John Hancock (Will Smith) ist kein Superheld, wie man ihn sich vorstellen würde. Er ist ungepflegt, ungehobelt, trinkt, flucht viel, grabscht Frauen an den Arsch und hat auch nicht wirklich Lust seinen Mitmenschen zu helfen. Wenn er sich doch einmal dazu hinreißen lässt sind ihm die Auswirkungen seines Handelns egal und so legt er auch gut und gerne mal einen ganzen Straßenzug in Schutt und Asche.

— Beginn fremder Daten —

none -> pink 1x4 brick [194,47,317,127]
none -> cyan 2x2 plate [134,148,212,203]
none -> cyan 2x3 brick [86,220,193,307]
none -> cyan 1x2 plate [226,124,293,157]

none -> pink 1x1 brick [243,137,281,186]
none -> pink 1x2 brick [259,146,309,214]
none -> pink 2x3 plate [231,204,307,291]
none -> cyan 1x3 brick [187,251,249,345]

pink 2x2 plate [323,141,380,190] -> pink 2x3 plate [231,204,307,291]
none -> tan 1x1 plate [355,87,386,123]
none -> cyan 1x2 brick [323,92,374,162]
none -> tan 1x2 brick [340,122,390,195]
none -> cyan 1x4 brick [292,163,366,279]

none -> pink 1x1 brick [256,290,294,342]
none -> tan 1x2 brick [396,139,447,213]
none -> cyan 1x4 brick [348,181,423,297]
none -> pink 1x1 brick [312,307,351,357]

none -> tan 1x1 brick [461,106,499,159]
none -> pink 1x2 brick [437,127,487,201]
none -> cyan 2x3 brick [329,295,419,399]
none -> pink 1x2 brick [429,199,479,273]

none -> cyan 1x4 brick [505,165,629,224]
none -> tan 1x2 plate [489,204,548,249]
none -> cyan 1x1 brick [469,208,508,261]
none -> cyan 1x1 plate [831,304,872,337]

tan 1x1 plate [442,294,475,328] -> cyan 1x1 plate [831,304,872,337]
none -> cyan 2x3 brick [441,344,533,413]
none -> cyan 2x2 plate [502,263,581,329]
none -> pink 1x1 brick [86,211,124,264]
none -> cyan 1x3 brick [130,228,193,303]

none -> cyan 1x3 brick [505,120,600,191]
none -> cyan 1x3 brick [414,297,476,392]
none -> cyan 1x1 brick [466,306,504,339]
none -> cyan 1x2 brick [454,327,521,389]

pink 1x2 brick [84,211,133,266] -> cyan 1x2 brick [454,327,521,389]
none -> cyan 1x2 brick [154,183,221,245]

Da verwundert es nicht, dass die Bürger von Los Angeles keine gute Meinung über “ihren” Superhelden haben.

Hancocks Leben ändert sich jedoch, als er Ray Embrey (Jason Bateman), einem angesehenen PR-Berater das Leben rettet. Entgegen den Ratschlägen seiner Frau (Charlize Theron) will dieser Hancock dabei Helfen, sein Image aufzubessern. Der Plan, den er dafür entwicklet ist so einfach, wie genial. Neben dem Training Hancocks Umgangsformen und seines Auftretens soll der Superheld freiwillig ins Gefängnis gehen, um der Öffentlichkeit seinen Willen zur Besserung zu beweisen. Gleichzeitig sollen die Leute merken, was sie von Hancock haben und was passiert, sollte er nicht mehr da sein.
Hancock ist zwar, wie der Trailer bereits sugeriert, sehr lustig. Aber ich würde den Film nicht als reine Komödie bezeichnen. Und schon garnicht mit Filmen wie Superhero Movie vergleichen, welche nur auf Klamauk setzen. Vielmehr bietet Hancock eine realistische Darstellung wie es einem mit außergewöhnlichen Fähigkeiten ausgestatteten, aber auch einzigartigen und daher einsamen Individuum, in unserer Welt ergehen würde. Zwar bleiben am Ende des Films einige offene Fragen. Aber das stört nicht wirklich.
Hancock ist genau das, was das Kino angesichts der anhaltenden Comic-Superhelden-Schwemme gebraucht hat: Nämlich Abwechslung! Fernab der üblichen “Normaler Typ bekommt irgendwie Superkräfte, kämpft gegen Superschurken und rettet damit die Welt”-Story bietet der Film ein interessantes und spannendes Kinoerlebnis, bei dem es viel zu lachen gibt und das ich sehr empfehlen kann.